Like all creative professions it requires a lot of extra work and sacrifices. It helps to know a bit about trends in photography and fashion so you can help produce something current. Have a look at what other people are producing but don’t get caught up in it. Look after your skin and body, I’m not saying you need to be stick thin, especially in the alternative industry but a toned body always photographs better. Study and memorise poses. A lot of new models don’t have variety in their poses. I understand feeling self-conscious when you try out something new but no photographer likes looking through 100s of pictures of you pulling virtually the same pose/expression. You either have to take a lot of chances, or try things out in the mirror and remember what looked good. Taking inspiration from others is also helpful but remember, different people suit different things! Just because “Mosh” looks good doing something, it doesn’t mean you do. Keep a look out for wardrobe that you could use in a shoot, even if you usually work with a stylist. Learn how to do basic hair and make up, there might not always be an MUAH available. Make sure you have good shoes. No one ever mentions this when they give model tips but shoes can make or break a photo. It isn’t that expensive to buy nice shoes nowadays so make sure you have a few statement pairs that go with all the usual styles you shoot and try and keep them as clean as possible if you also wear them out.

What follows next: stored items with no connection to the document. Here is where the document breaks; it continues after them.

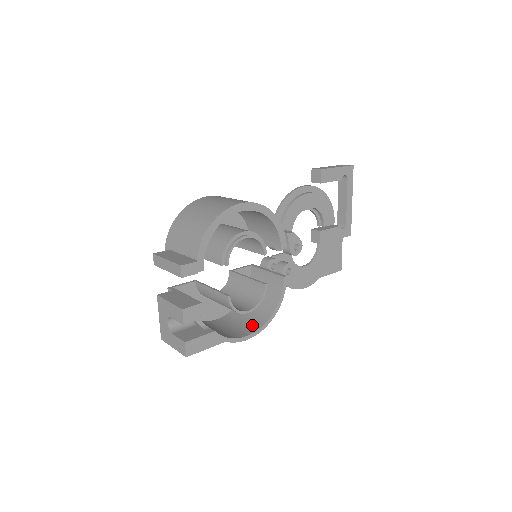
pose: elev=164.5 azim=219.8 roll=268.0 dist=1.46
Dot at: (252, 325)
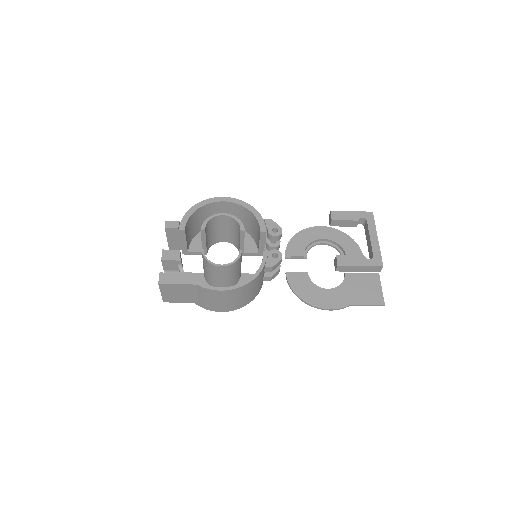
Dot at: occluded
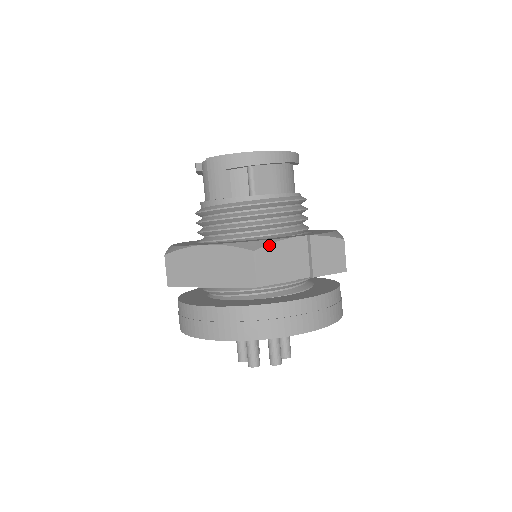
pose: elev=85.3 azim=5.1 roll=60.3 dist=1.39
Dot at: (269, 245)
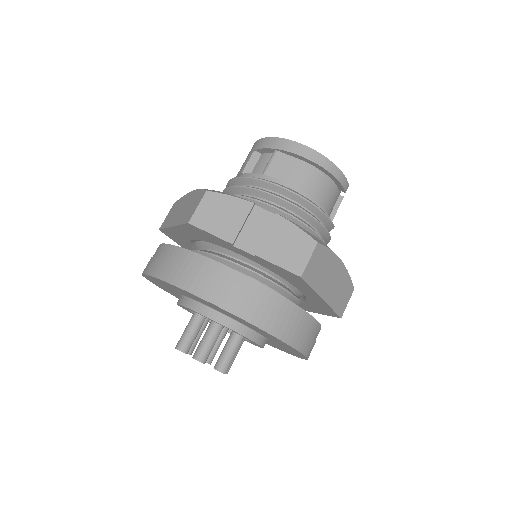
Dot at: (226, 195)
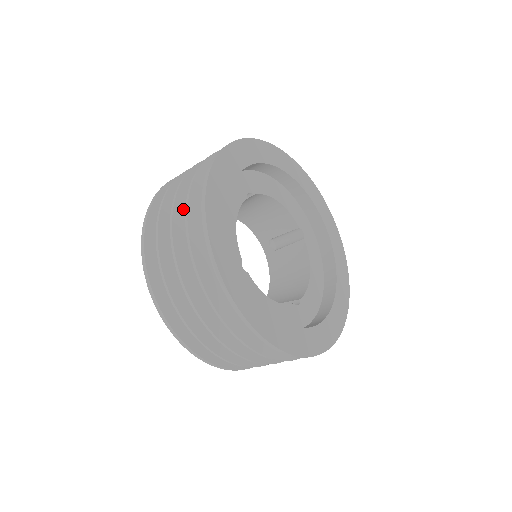
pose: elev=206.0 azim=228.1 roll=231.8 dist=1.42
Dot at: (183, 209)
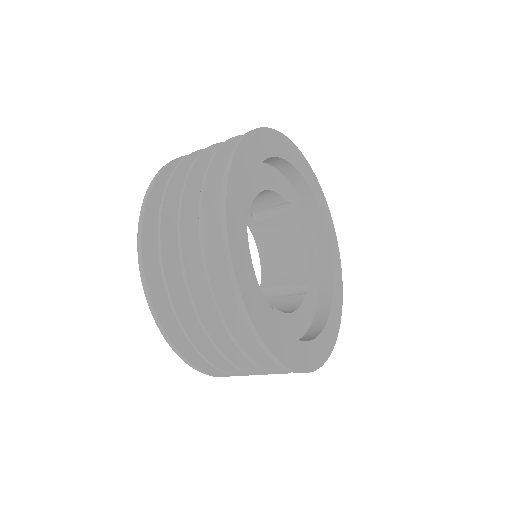
Dot at: (197, 279)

Attitude wise, it’s good to be professional and polite but don’t take it overboard by being too serious or quiet. Everyone I’ve ever shot with enjoyed having a chat and some fun while shooting, regardless of the level they were at.
I would say it’s good to know what you want from a shoot and have your own ideas that you can suggest but don’t be too precious about them. Ask people if they’d like to collaborate but don’t expect all of them to reply. Hassling people for replies or not replying quickly enough will never work in your favour. Don’t be afraid of rejection. The fact that you’re not right for a specific project/brand does not mean that you’re not beautiful/a good model. Being good at self-promotion is always a bonus. Let’s face it, the more people know about your work, the more work you’re going to get. There are lots of debates about the right way/ amount for models to promote themselves but I’m just going to say do what you feel comfortable with and try not to compare yourself to others.